Thursday, March 18, 2010

Weston Chamber of Commerce Hustings

I was privileged to be on the panel of a hustings held by the Weston Chamber of Commerce yesterday evening, even though they knew that I was no longer a candidate.  The MP John Penrose was on urgent Parliamentary business, so there were 4 male members on the panel - Mike Bell the LibDem contender, Dave Bradley, Labour (slogan - Vote Labour, Get the Tory in), Dr Steven Pearse Danker (UKIP), all chaired by a HTV journalist.   There were 21 business persons in the audience, one third women.

I explained my withdrawal in terms of not wishing to be responsible for a Cameron victory, because the Conservative have no sense at all of what is and what is not a democratically sensitive electoral system. We need electoral reform as the first step in a cleansing of the Augean stables that is Westminster, since FPTP is associated with low turnout, high MP expenses claims, MP indolence and insensitivity, political stagnation, neglect of minority interests, inhibition of political innovation, necessitation of tactical voting and tactical standing, and so on. I laid into FPTP big time, and sensed that the audience was with me. People agree that FPTP has got to go.

I explained why a Green Party was necessary in terms of political philosophy, why economics and ecology are sister disciplines, about the Green New Deal and my personal advocacy of the Green Wage Subsidy.

On business, I mentioned that Green policy is for SMEs and against NICs. Bit scanty. I had printed out a collection of GP policies on business from the PSS (MfSS) but lost it somewhere on my desk before I left.

● WORK TO COMPLETE
A - Could you duplicate the hustings post between "Weston Chamber of Commerce Hustings" and "one third women.", inclusive?
B - Can you set down, word for word, the lines in the entries between the lines holding "цель на полигоне на полуо" and "грунтовые пусковые устан", inclusive?

● RECORDS PROVIDED

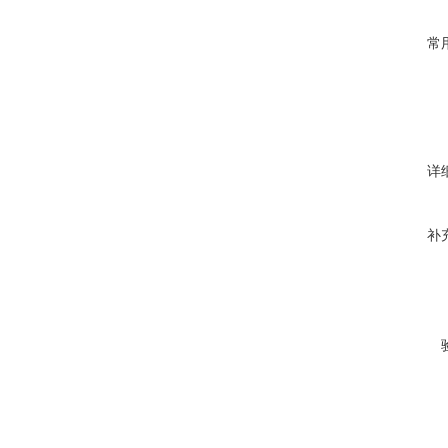
常
详
补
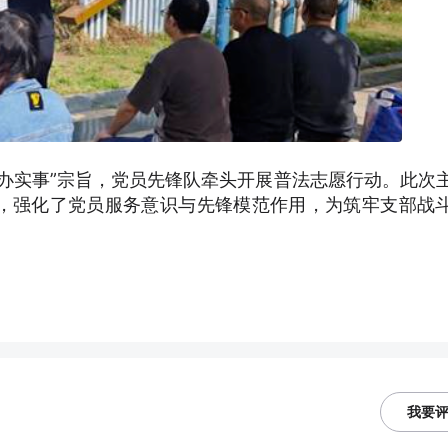
办实事”宗旨，党员先锋队牵头开展普法志愿行动。此次
，强化了党员服务意识与先锋模范作用，为筑牢支部战
我要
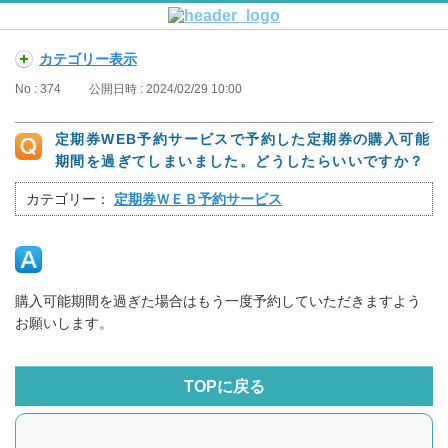
カテゴリー表示
No : 374
公開日時 : 2024/02/29 10:00
定期券WEB予約サービスで予約した定期券の購入可能
期間を過ぎてしまいました。どうしたらいいですか？
カテゴリー：
定期券ＷＥＢ予約サービス
購入可能期間を過ぎた場合はもう一度予約していただきますよう
お願いします。
TOPに戻る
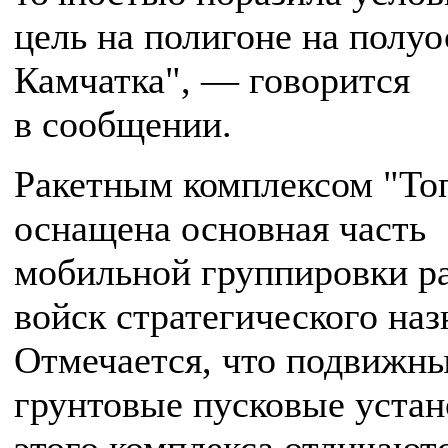
цель на полигоне на полуо
Камчатка", — говорится
в сообщении.
Ракетным комплексом "То
оснащена основная часть
мобильной группировки р
войск стратегического наз
Отмечается, что подвижн
грунтовые пусковые устан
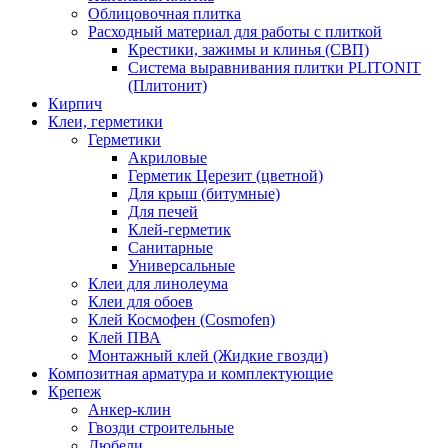
Облицовочная плитка
Расходный материал для работы с плиткой
Крестики, зажимы и клинья (СВП)
Система выравнивания плитки PLITONIT
(Плитонит)
Кирпич
Клеи, герметики
Герметики
Акриловые
Герметик Церезит (цветной)
Для крыш (битумные)
Для печей
Клей-герметик
Санитарные
Универсальные
Клеи для линолеума
Клеи для обоев
Клей Космофен (Cosmofen)
Клей ПВА
Монтажный клей (Жидкие гвозди)
Композитная арматура и комплектующие
Крепеж
Анкер-клин
Гвозди строительные
Дюбели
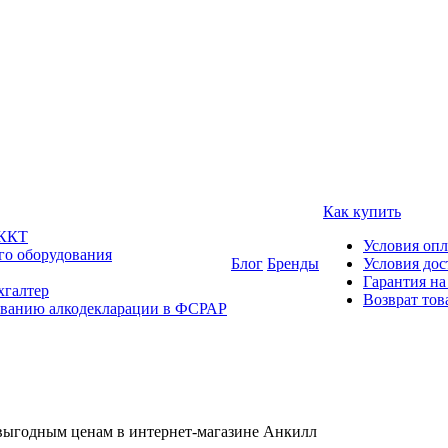
Как купить
 ККТ
Условия оп
го оборудования
Блог
Бренды
Условия дос
Гарантия на
хгалтер
Возврат тов
ованию алкодекларации в ФСРАР
 выгодным ценам в интернет-магазине Анкилл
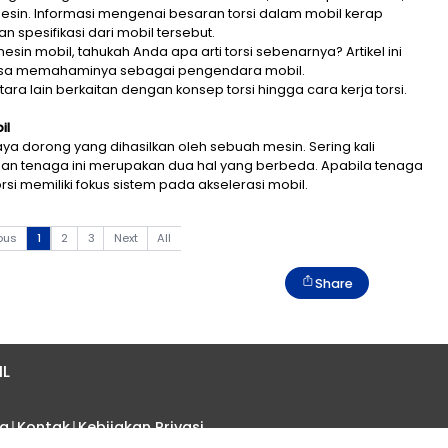
i mungkin terdengar asing. Namun dalam dunia otomotif,
n performa mesin. Informasi mengenai besaran torsi 
 menjelaskan spesifikasi dari mobil tersebut.
perputaran mesin mobil, tahukah Anda apa arti torsi se
i agar Anda bisa memahaminya sebagai pengendara 
tikel ini, antara lain berkaitan dengan konsep torsi hi
rsi dalam Mobil
kan sebagai gaya dorong yang dihasilkan oleh sebuah me
tanya torsi dan tenaga ini merupakan dua hal yang b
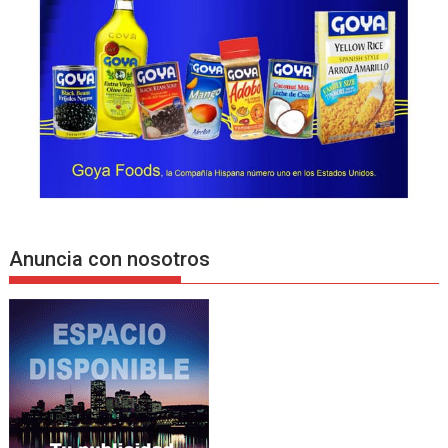
Anuncia con nosotros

● TASK RESPONSES
A -
Weston Chamber of Commerce Hustings

I was privileged to be on the panel of a hustings held by the Weston Chamber of Commerce yesterday evening, even though they knew that I was no longer a candidate.  The MP John Penrose was on urgent Parliamentary business, so there were 4 male members on the panel - Mike Bell the LibDem contender, Dave Bradley, Labour (slogan - Vote Labour, Get the Tory in), Dr Steven Pearse Danker (UKIP), all chaired by a HTV journalist.   There were 21 business persons in the audience, one third women.

B -
цель на полигоне на полуо
Камчатка", — говорится
в сообщении.
Ракетным комплексом "То
оснащена основная часть
мобильной группировки р
войск стратегического наз
Отмечается, что подвижн
грунтовые пусковые устан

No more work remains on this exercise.